**THE TASK:** Transcribe all the records exactly and omit any images they hold.
(INPUT RECORDS)
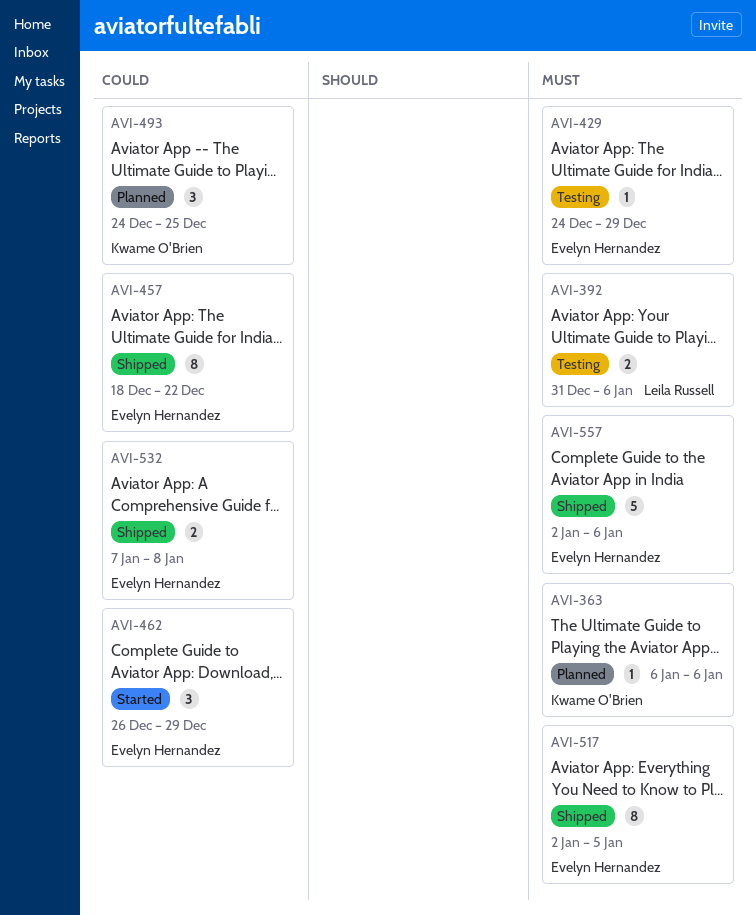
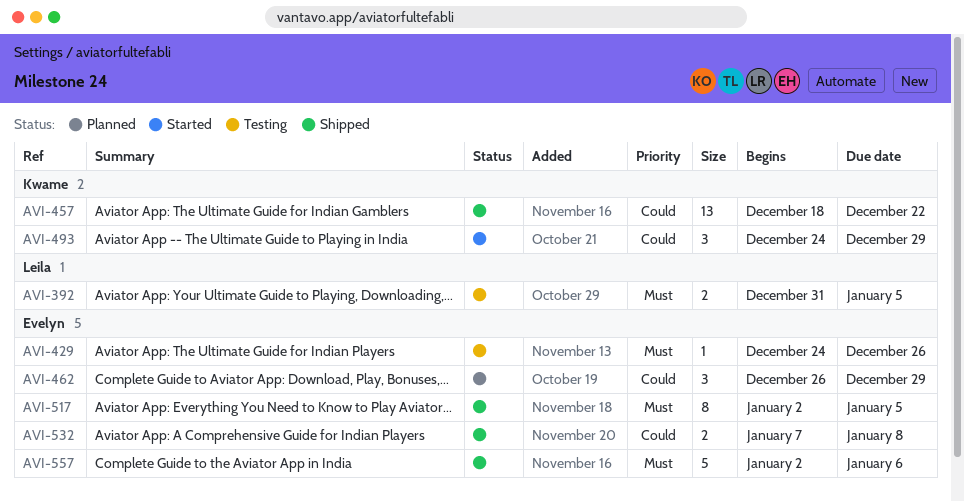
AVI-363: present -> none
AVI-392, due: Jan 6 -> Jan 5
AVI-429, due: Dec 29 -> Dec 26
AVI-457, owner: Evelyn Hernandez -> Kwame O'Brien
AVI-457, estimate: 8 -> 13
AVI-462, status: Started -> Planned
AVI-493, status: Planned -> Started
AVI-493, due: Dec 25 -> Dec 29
(End INPUT RECORDS)
**WRITTEN RESPONSE:**
AVI-363: present -> none
AVI-392, due: Jan 6 -> Jan 5
AVI-429, due: Dec 29 -> Dec 26
AVI-457, owner: Evelyn Hernandez -> Kwame O'Brien
AVI-457, estimate: 8 -> 13
AVI-462, status: Started -> Planned
AVI-493, status: Planned -> Started
AVI-493, due: Dec 25 -> Dec 29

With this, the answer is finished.